-- Opening Marker --

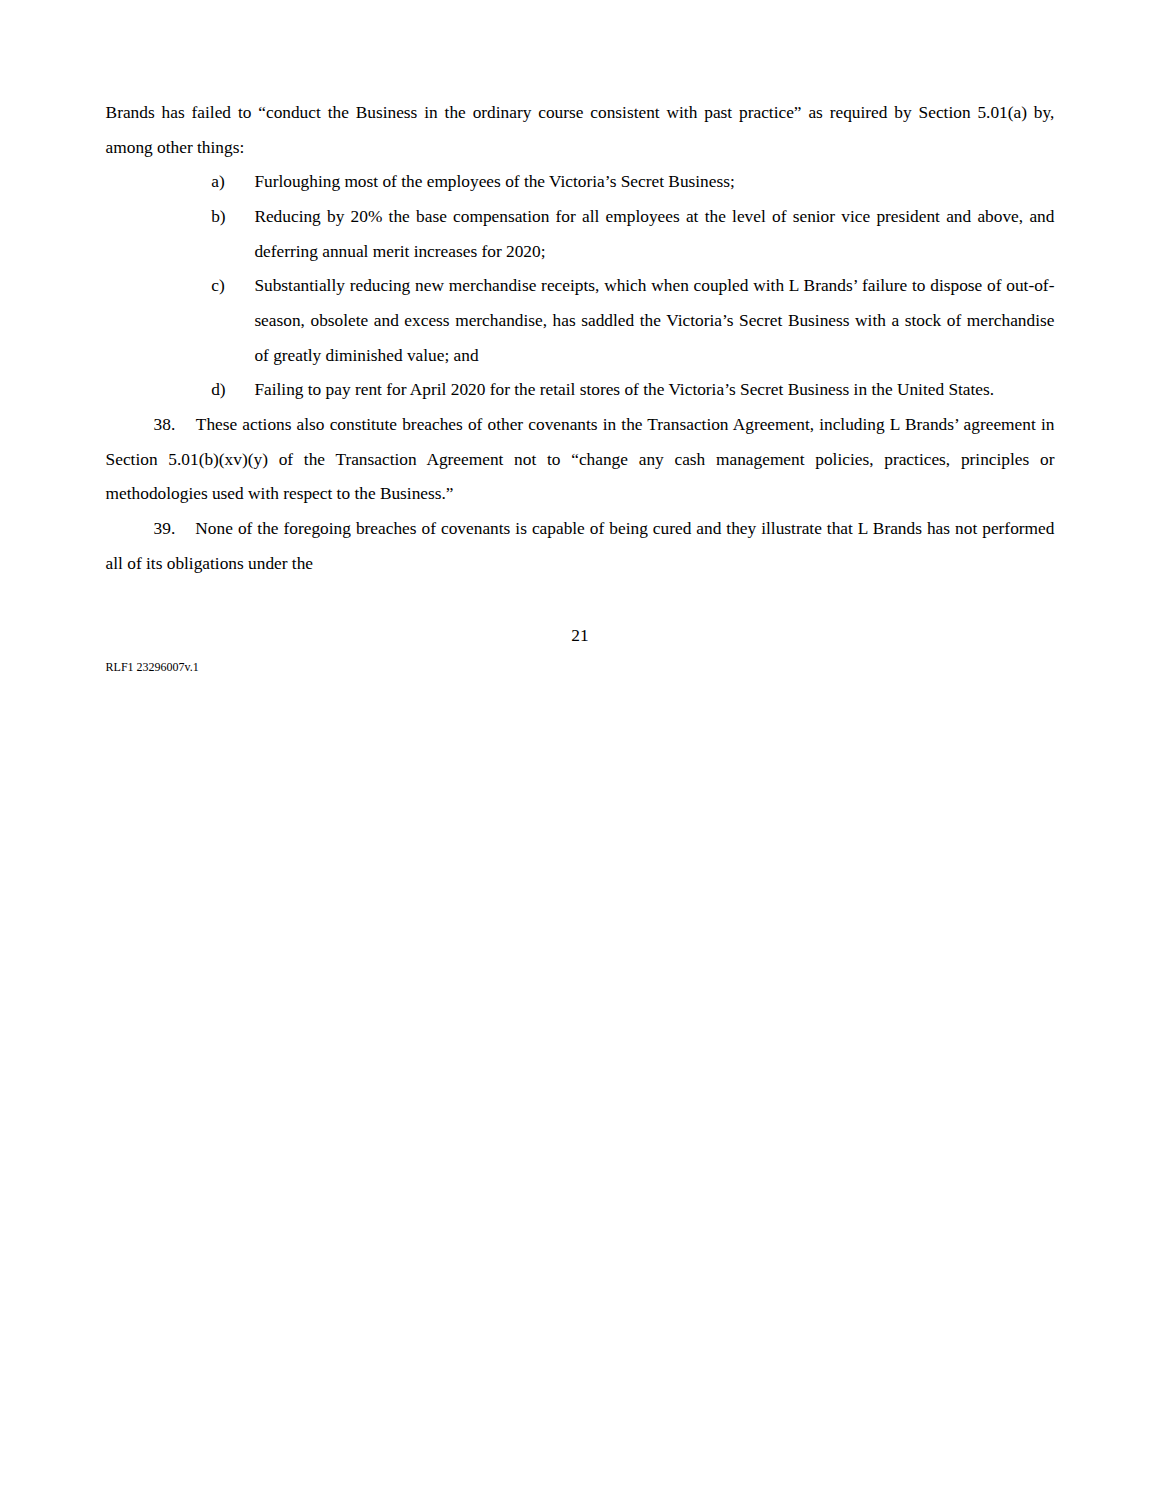Brands has failed to “conduct the Business in the ordinary course consistent with past practice” as required by Section 5.01(a) by, among other things:
a) Furloughing most of the employees of the Victoria’s Secret Business;
b) Reducing by 20% the base compensation for all employees at the level of senior vice president and above, and deferring annual merit increases for 2020;
c) Substantially reducing new merchandise receipts, which when coupled with L Brands’ failure to dispose of out-of-season, obsolete and excess merchandise, has saddled the Victoria’s Secret Business with a stock of merchandise of greatly diminished value; and
d) Failing to pay rent for April 2020 for the retail stores of the Victoria’s Secret Business in the United States.
38. These actions also constitute breaches of other covenants in the Transaction Agreement, including L Brands’ agreement in Section 5.01(b)(xv)(y) of the Transaction Agreement not to “change any cash management policies, practices, principles or methodologies used with respect to the Business.”
39. None of the foregoing breaches of covenants is capable of being cured and they illustrate that L Brands has not performed all of its obligations under the
21
RLF1 23296007v.1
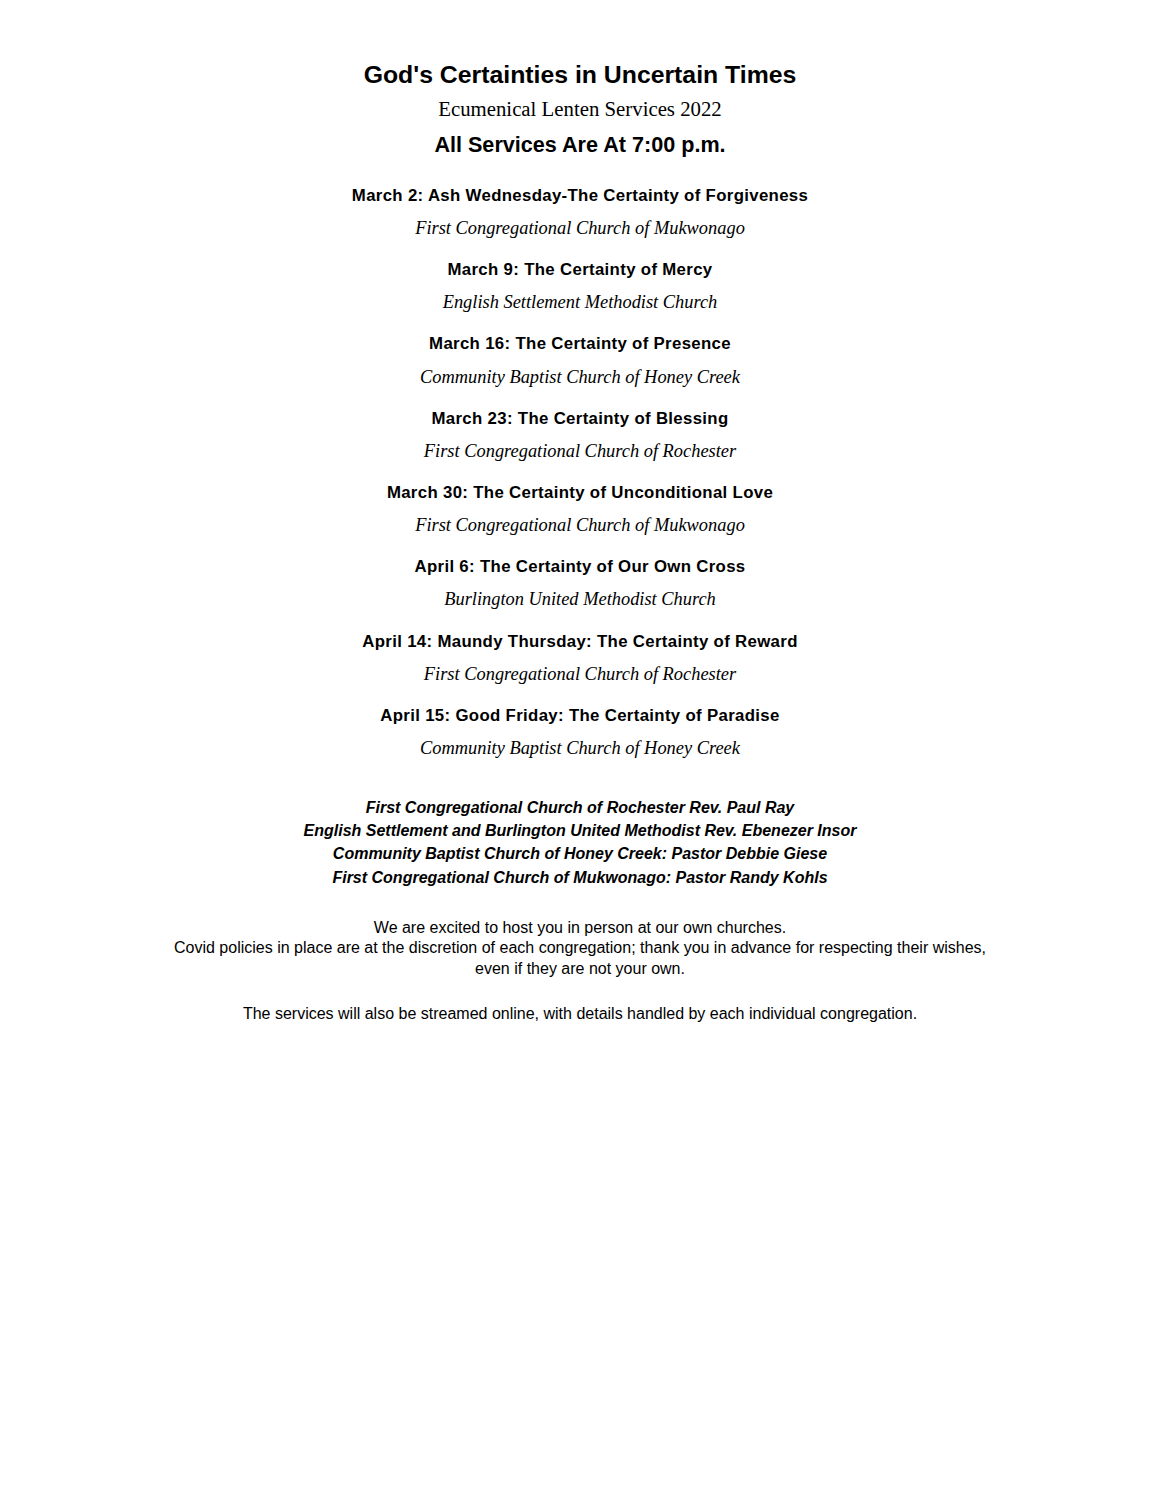God's Certainties in Uncertain Times
Ecumenical Lenten Services 2022
All Services Are At 7:00 p.m.
March 2: Ash Wednesday-The Certainty of Forgiveness First Congregational Church of Mukwonago
March 9: The Certainty of Mercy English Settlement Methodist Church
March 16: The Certainty of Presence Community Baptist Church of Honey Creek
March 23: The Certainty of Blessing First Congregational Church of Rochester
March 30: The Certainty of Unconditional Love First Congregational Church of Mukwonago
April 6: The Certainty of Our Own Cross Burlington United Methodist Church
April 14: Maundy Thursday: The Certainty of Reward First Congregational Church of Rochester
April 15: Good Friday: The Certainty of Paradise Community Baptist Church of Honey Creek
First Congregational Church of Rochester Rev. Paul Ray
English Settlement and Burlington United Methodist Rev. Ebenezer Insor
Community Baptist Church of Honey Creek: Pastor Debbie Giese
First Congregational Church of Mukwonago: Pastor Randy Kohls
We are excited to host you in person at our own churches.
Covid policies in place are at the discretion of each congregation; thank you in advance for respecting their wishes, even if they are not your own.
The services will also be streamed online, with details handled by each individual congregation.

-- Closing Marker --

= What is required =
Once the pictures are removed, copy the listing exactly.

= Result =
Brands has failed to “conduct the Business in the ordinary course consistent with past practice” as required by Section 5.01(a) by, among other things:
a) Furloughing most of the employees of the Victoria’s Secret Business;
b) Reducing by 20% the base compensation for all employees at the level of senior vice president and above, and deferring annual merit increases for 2020;
c) Substantially reducing new merchandise receipts, which when coupled with L Brands’ failure to dispose of out-of-season, obsolete and excess merchandise, has saddled the Victoria’s Secret Business with a stock of merchandise of greatly diminished value; and
d) Failing to pay rent for April 2020 for the retail stores of the Victoria’s Secret Business in the United States.
38. These actions also constitute breaches of other covenants in the Transaction Agreement, including L Brands’ agreement in Section 5.01(b)(xv)(y) of the Transaction Agreement not to “change any cash management policies, practices, principles or methodologies used with respect to the Business.”
39. None of the foregoing breaches of covenants is capable of being cured and they illustrate that L Brands has not performed all of its obligations under the
21
RLF1 23296007v.1
God's Certainties in Uncertain Times
Ecumenical Lenten Services 2022
All Services Are At 7:00 p.m.
March 2: Ash Wednesday-The Certainty of Forgiveness First Congregational Church of Mukwonago
March 9: The Certainty of Mercy English Settlement Methodist Church
March 16: The Certainty of Presence Community Baptist Church of Honey Creek
March 23: The Certainty of Blessing First Congregational Church of Rochester
March 30: The Certainty of Unconditional Love First Congregational Church of Mukwonago
April 6: The Certainty of Our Own Cross Burlington United Methodist Church
April 14: Maundy Thursday: The Certainty of Reward First Congregational Church of Rochester
April 15: Good Friday: The Certainty of Paradise Community Baptist Church of Honey Creek
First Congregational Church of Rochester Rev. Paul Ray
English Settlement and Burlington United Methodist Rev. Ebenezer Insor
Community Baptist Church of Honey Creek: Pastor Debbie Giese
First Congregational Church of Mukwonago: Pastor Randy Kohls
We are excited to host you in person at our own churches.
Covid policies in place are at the discretion of each congregation; thank you in advance for respecting their wishes, even if they are not your own.
The services will also be streamed online, with details handled by each individual congregation.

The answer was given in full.